This is the head of the New York Federal Reserve Bank, the most powerful of the Fed branches. And he is wrong. He fails to comprehend, because he is a Keynesian hujuboojoo advocate, the simple lesson of Bastiat’s “Broken Window Fallacy.”
Storm destruction doesn’t expand the economy. Storms destroy capital. Building structures back just replaces what has been lost. The capital deployed to rebuild could have been directed elsewhere if there was no storm. So in other words we would have a completely intact Miami plus the capital with no storm. Versus a destroyed Miami that sucks in a bunch of capital.
This is the friggin president of the New York Fed. No wonder things are the way they are and why so many continue to struggle post 2008 Crash.
Hurricanes Harvey and Irma actually will lead to increased economic activity over the long run, New York Fed President William Dudley said in an interview.
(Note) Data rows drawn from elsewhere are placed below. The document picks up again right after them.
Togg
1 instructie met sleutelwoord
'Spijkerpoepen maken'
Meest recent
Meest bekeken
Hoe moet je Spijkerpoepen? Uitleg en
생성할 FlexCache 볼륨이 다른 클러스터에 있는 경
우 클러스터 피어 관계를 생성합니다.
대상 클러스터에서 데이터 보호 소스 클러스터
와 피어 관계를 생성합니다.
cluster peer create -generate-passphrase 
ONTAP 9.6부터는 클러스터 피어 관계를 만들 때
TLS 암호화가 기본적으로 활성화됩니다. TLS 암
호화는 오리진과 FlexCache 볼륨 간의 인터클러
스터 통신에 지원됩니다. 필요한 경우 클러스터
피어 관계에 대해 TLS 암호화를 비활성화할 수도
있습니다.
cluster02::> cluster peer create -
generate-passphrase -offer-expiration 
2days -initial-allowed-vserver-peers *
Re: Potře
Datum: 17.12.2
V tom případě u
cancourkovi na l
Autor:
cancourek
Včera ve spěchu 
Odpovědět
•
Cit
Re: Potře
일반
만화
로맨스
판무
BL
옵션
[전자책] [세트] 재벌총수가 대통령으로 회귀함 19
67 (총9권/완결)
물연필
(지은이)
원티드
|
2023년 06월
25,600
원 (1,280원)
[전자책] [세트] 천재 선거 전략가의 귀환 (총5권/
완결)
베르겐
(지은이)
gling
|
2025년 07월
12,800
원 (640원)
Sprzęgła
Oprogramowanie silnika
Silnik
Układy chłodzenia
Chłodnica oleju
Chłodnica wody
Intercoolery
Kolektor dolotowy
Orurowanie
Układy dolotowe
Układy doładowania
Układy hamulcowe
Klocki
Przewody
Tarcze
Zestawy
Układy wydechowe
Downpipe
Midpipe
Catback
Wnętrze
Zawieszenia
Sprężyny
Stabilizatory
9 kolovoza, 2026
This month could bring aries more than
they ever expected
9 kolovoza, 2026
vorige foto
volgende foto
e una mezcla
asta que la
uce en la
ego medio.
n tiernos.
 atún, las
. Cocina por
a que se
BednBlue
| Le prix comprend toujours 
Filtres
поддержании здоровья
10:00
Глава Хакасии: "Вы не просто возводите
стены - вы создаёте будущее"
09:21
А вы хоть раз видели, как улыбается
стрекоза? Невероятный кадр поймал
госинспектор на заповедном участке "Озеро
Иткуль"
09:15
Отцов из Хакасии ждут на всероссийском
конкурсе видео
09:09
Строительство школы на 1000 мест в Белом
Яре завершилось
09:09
Speaking just as Irma is about to start battering Florida as a Category 4 storm, Dudley said the initial impact in both human and economic costs will be harmful. But in the long run, economies tend to snap back from such major events.
“Those effects tend to be pretty transitory,” Dudley said in a live interview with CNBC. “The long-run effect of these disasters unfortunately is it actually lifts economic activity because you have to rebuild all the things that have been damaged by the storms.”